Skip the pictures and repeat each line of the data exactly.

◆ Source texts of formatted documents
━━━

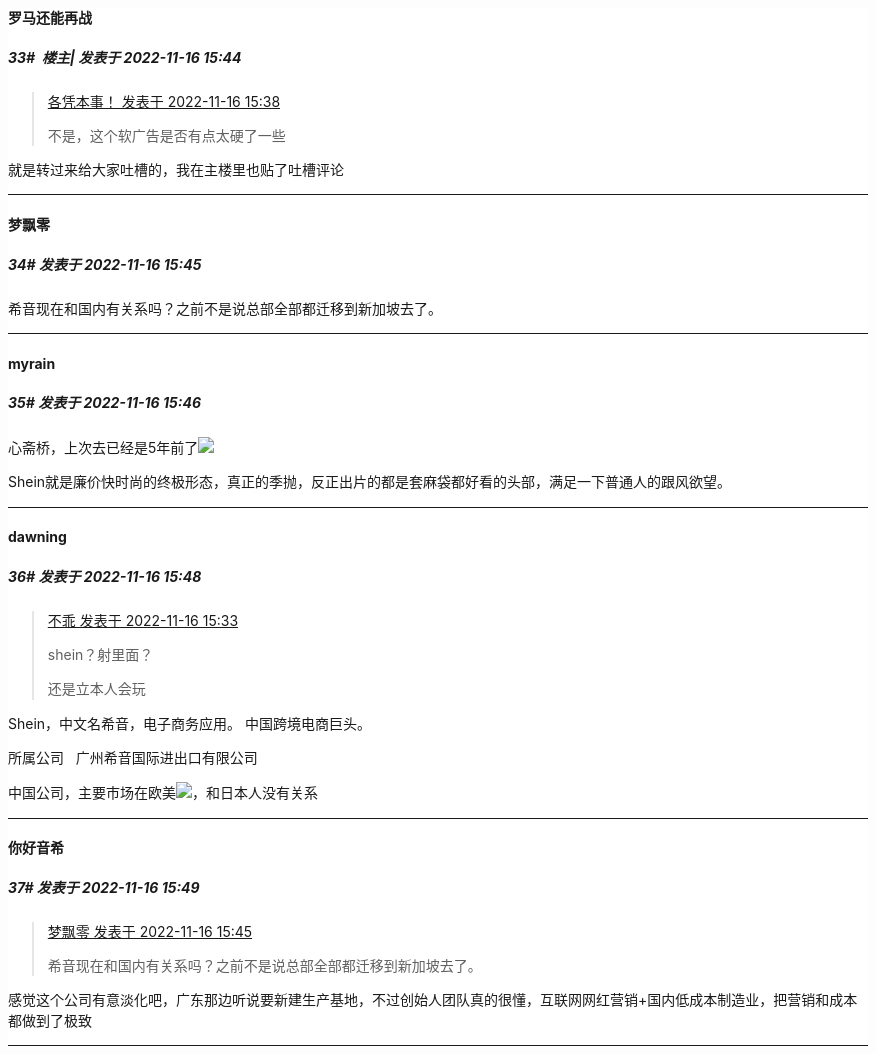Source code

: ####  罗马还能再战  
##### 33#         楼主| 发表于 2022-11-16 15:44

<blockquote><a href="httphttps://bbs.saraba1st.com/2b/forum.php?mod=redirect&amp;goto=findpost&amp;pid=58462462&amp;ptid=2105277" target="_blank">各凭本事！ 发表于 2022-11-16 15:38</a>

不是，这个软广告是否有点太硬了一些</blockquote>
就是转过来给大家吐槽的，我在主楼里也贴了吐槽评论

*****

####  梦飘零  
##### 34#       发表于 2022-11-16 15:45

希音现在和国内有关系吗？之前不是说总部全部都迁移到新加坡去了。

*****

####  myrain  
##### 35#       发表于 2022-11-16 15:46

心斋桥，上次去已经是5年前了<img src="https://static.saraba1st.com/image/smiley/face2017/096.png" referrerpolicy="no-referrer">

Shein就是廉价快时尚的终极形态，真正的季抛，反正出片的都是套麻袋都好看的头部，满足一下普通人的跟风欲望。

*****

####  dawning  
##### 36#       发表于 2022-11-16 15:48

<blockquote><a href="httphttps://bbs.saraba1st.com/2b/forum.php?mod=redirect&amp;goto=findpost&amp;pid=58462391&amp;ptid=2105277" target="_blank">不乖 发表于 2022-11-16 15:33</a>

shein？射里面？

还是立本人会玩</blockquote>
Shein，中文名希音，电子商务应用。 中国跨境电商巨头。

所属公司   广州希音国际进出口有限公司

中国公司，主要市场在欧美<img src="https://static.saraba1st.com/image/smiley/face2017/067.png" referrerpolicy="no-referrer">，和日本人没有关系

*****

####  你好音希  
##### 37#       发表于 2022-11-16 15:49

<blockquote><a href="httphttps://bbs.saraba1st.com/2b/forum.php?mod=redirect&amp;goto=findpost&amp;pid=58462552&amp;ptid=2105277" target="_blank">梦飘零 发表于 2022-11-16 15:45</a>

希音现在和国内有关系吗？之前不是说总部全部都迁移到新加坡去了。</blockquote>
感觉这个公司有意淡化吧，广东那边听说要新建生产基地，不过创始人团队真的很懂，互联网网红营销+国内低成本制造业，把营销和成本都做到了极致

*****
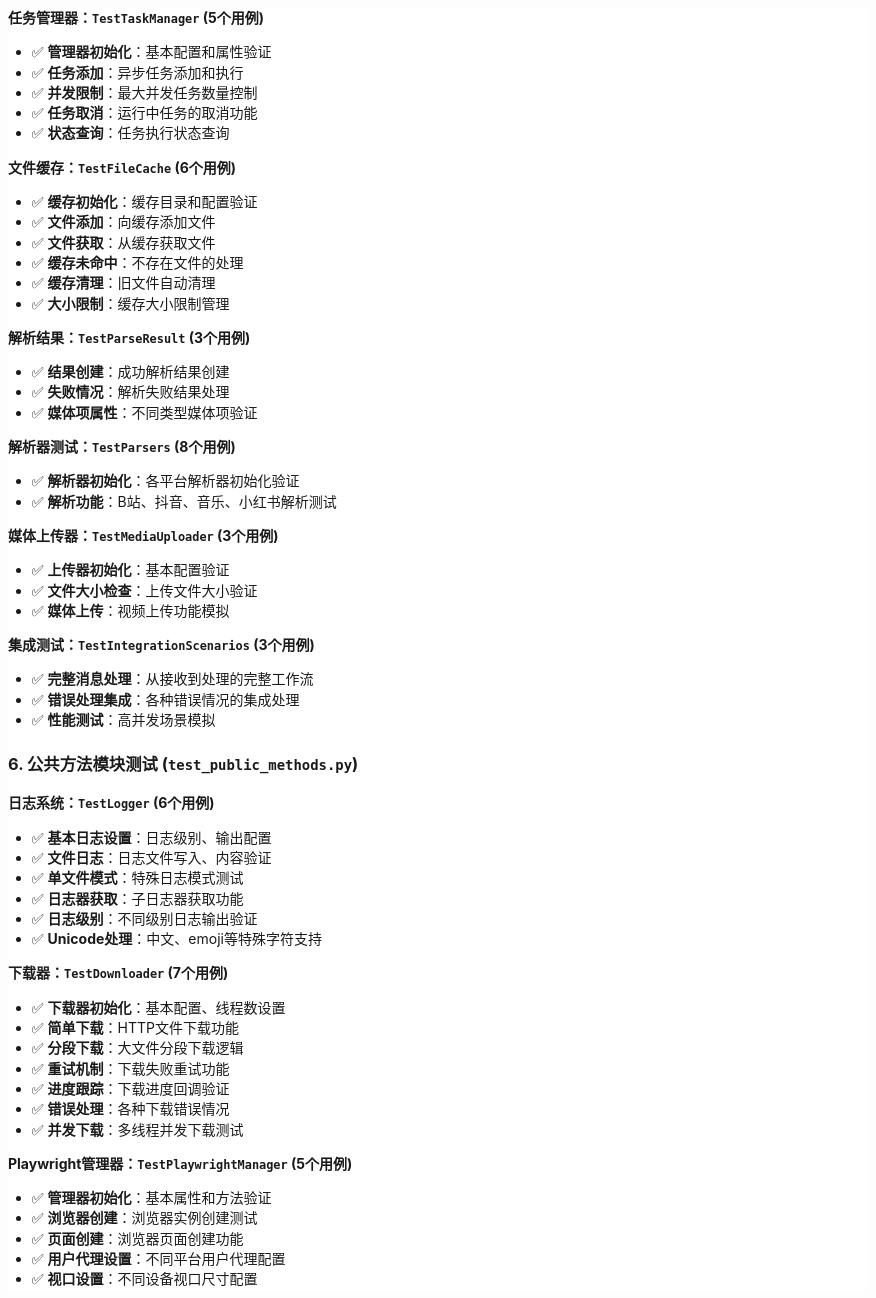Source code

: **任务管理器：`TestTaskManager` (5个用例)**
- ✅ **管理器初始化**：基本配置和属性验证
- ✅ **任务添加**：异步任务添加和执行
- ✅ **并发限制**：最大并发任务数量控制
- ✅ **任务取消**：运行中任务的取消功能
- ✅ **状态查询**：任务执行状态查询

**文件缓存：`TestFileCache` (6个用例)**
- ✅ **缓存初始化**：缓存目录和配置验证
- ✅ **文件添加**：向缓存添加文件
- ✅ **文件获取**：从缓存获取文件
- ✅ **缓存未命中**：不存在文件的处理
- ✅ **缓存清理**：旧文件自动清理
- ✅ **大小限制**：缓存大小限制管理

**解析结果：`TestParseResult` (3个用例)**
- ✅ **结果创建**：成功解析结果创建
- ✅ **失败情况**：解析失败结果处理
- ✅ **媒体项属性**：不同类型媒体项验证

**解析器测试：`TestParsers` (8个用例)**
- ✅ **解析器初始化**：各平台解析器初始化验证
- ✅ **解析功能**：B站、抖音、音乐、小红书解析测试

**媒体上传器：`TestMediaUploader` (3个用例)**
- ✅ **上传器初始化**：基本配置验证
- ✅ **文件大小检查**：上传文件大小验证
- ✅ **媒体上传**：视频上传功能模拟

**集成测试：`TestIntegrationScenarios` (3个用例)**
- ✅ **完整消息处理**：从接收到处理的完整工作流
- ✅ **错误处理集成**：各种错误情况的集成处理
- ✅ **性能测试**：高并发场景模拟

### 6. 公共方法模块测试 (`test_public_methods.py`)

**日志系统：`TestLogger` (6个用例)**
- ✅ **基本日志设置**：日志级别、输出配置
- ✅ **文件日志**：日志文件写入、内容验证
- ✅ **单文件模式**：特殊日志模式测试
- ✅ **日志器获取**：子日志器获取功能
- ✅ **日志级别**：不同级别日志输出验证
- ✅ **Unicode处理**：中文、emoji等特殊字符支持

**下载器：`TestDownloader` (7个用例)**
- ✅ **下载器初始化**：基本配置、线程数设置
- ✅ **简单下载**：HTTP文件下载功能
- ✅ **分段下载**：大文件分段下载逻辑
- ✅ **重试机制**：下载失败重试功能
- ✅ **进度跟踪**：下载进度回调验证
- ✅ **错误处理**：各种下载错误情况
- ✅ **并发下载**：多线程并发下载测试

**Playwright管理器：`TestPlaywrightManager` (5个用例)**
- ✅ **管理器初始化**：基本属性和方法验证
- ✅ **浏览器创建**：浏览器实例创建测试
- ✅ **页面创建**：浏览器页面创建功能
- ✅ **用户代理设置**：不同平台用户代理配置
- ✅ **视口设置**：不同设备视口尺寸配置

━━━

◆ Output of the exercise
Source code

: ####  罗马还能再战  
##### 33#         楼主| 发表于 2022-11-16 15:44

<blockquote><a href="httphttps://bbs.saraba1st.com/2b/forum.php?mod=redirect&amp;goto=findpost&amp;pid=58462462&amp;ptid=2105277" target="_blank">各凭本事！ 发表于 2022-11-16 15:38</a>

不是，这个软广告是否有点太硬了一些</blockquote>
就是转过来给大家吐槽的，我在主楼里也贴了吐槽评论

*****

####  梦飘零  
##### 34#       发表于 2022-11-16 15:45

希音现在和国内有关系吗？之前不是说总部全部都迁移到新加坡去了。

*****

####  myrain  
##### 35#       发表于 2022-11-16 15:46

心斋桥，上次去已经是5年前了<img src="https://static.saraba1st.com/image/smiley/face2017/096.png" referrerpolicy="no-referrer">

Shein就是廉价快时尚的终极形态，真正的季抛，反正出片的都是套麻袋都好看的头部，满足一下普通人的跟风欲望。

*****

####  dawning  
##### 36#       发表于 2022-11-16 15:48

<blockquote><a href="httphttps://bbs.saraba1st.com/2b/forum.php?mod=redirect&amp;goto=findpost&amp;pid=58462391&amp;ptid=2105277" target="_blank">不乖 发表于 2022-11-16 15:33</a>

shein？射里面？

还是立本人会玩</blockquote>
Shein，中文名希音，电子商务应用。 中国跨境电商巨头。

所属公司   广州希音国际进出口有限公司

中国公司，主要市场在欧美<img src="https://static.saraba1st.com/image/smiley/face2017/067.png" referrerpolicy="no-referrer">，和日本人没有关系

*****

####  你好音希  
##### 37#       发表于 2022-11-16 15:49

<blockquote><a href="httphttps://bbs.saraba1st.com/2b/forum.php?mod=redirect&amp;goto=findpost&amp;pid=58462552&amp;ptid=2105277" target="_blank">梦飘零 发表于 2022-11-16 15:45</a>

希音现在和国内有关系吗？之前不是说总部全部都迁移到新加坡去了。</blockquote>
感觉这个公司有意淡化吧，广东那边听说要新建生产基地，不过创始人团队真的很懂，互联网网红营销+国内低成本制造业，把营销和成本都做到了极致

*****
Source code

: **任务管理器：`TestTaskManager` (5个用例)**
- ✅ **管理器初始化**：基本配置和属性验证
- ✅ **任务添加**：异步任务添加和执行
- ✅ **并发限制**：最大并发任务数量控制
- ✅ **任务取消**：运行中任务的取消功能
- ✅ **状态查询**：任务执行状态查询

**文件缓存：`TestFileCache` (6个用例)**
- ✅ **缓存初始化**：缓存目录和配置验证
- ✅ **文件添加**：向缓存添加文件
- ✅ **文件获取**：从缓存获取文件
- ✅ **缓存未命中**：不存在文件的处理
- ✅ **缓存清理**：旧文件自动清理
- ✅ **大小限制**：缓存大小限制管理

**解析结果：`TestParseResult` (3个用例)**
- ✅ **结果创建**：成功解析结果创建
- ✅ **失败情况**：解析失败结果处理
- ✅ **媒体项属性**：不同类型媒体项验证

**解析器测试：`TestParsers` (8个用例)**
- ✅ **解析器初始化**：各平台解析器初始化验证
- ✅ **解析功能**：B站、抖音、音乐、小红书解析测试

**媒体上传器：`TestMediaUploader` (3个用例)**
- ✅ **上传器初始化**：基本配置验证
- ✅ **文件大小检查**：上传文件大小验证
- ✅ **媒体上传**：视频上传功能模拟

**集成测试：`TestIntegrationScenarios` (3个用例)**
- ✅ **完整消息处理**：从接收到处理的完整工作流
- ✅ **错误处理集成**：各种错误情况的集成处理
- ✅ **性能测试**：高并发场景模拟

### 6. 公共方法模块测试 (`test_public_methods.py`)

**日志系统：`TestLogger` (6个用例)**
- ✅ **基本日志设置**：日志级别、输出配置
- ✅ **文件日志**：日志文件写入、内容验证
- ✅ **单文件模式**：特殊日志模式测试
- ✅ **日志器获取**：子日志器获取功能
- ✅ **日志级别**：不同级别日志输出验证
- ✅ **Unicode处理**：中文、emoji等特殊字符支持

**下载器：`TestDownloader` (7个用例)**
- ✅ **下载器初始化**：基本配置、线程数设置
- ✅ **简单下载**：HTTP文件下载功能
- ✅ **分段下载**：大文件分段下载逻辑
- ✅ **重试机制**：下载失败重试功能
- ✅ **进度跟踪**：下载进度回调验证
- ✅ **错误处理**：各种下载错误情况
- ✅ **并发下载**：多线程并发下载测试

**Playwright管理器：`TestPlaywrightManager` (5个用例)**
- ✅ **管理器初始化**：基本属性和方法验证
- ✅ **浏览器创建**：浏览器实例创建测试
- ✅ **页面创建**：浏览器页面创建功能
- ✅ **用户代理设置**：不同平台用户代理配置
- ✅ **视口设置**：不同设备视口尺寸配置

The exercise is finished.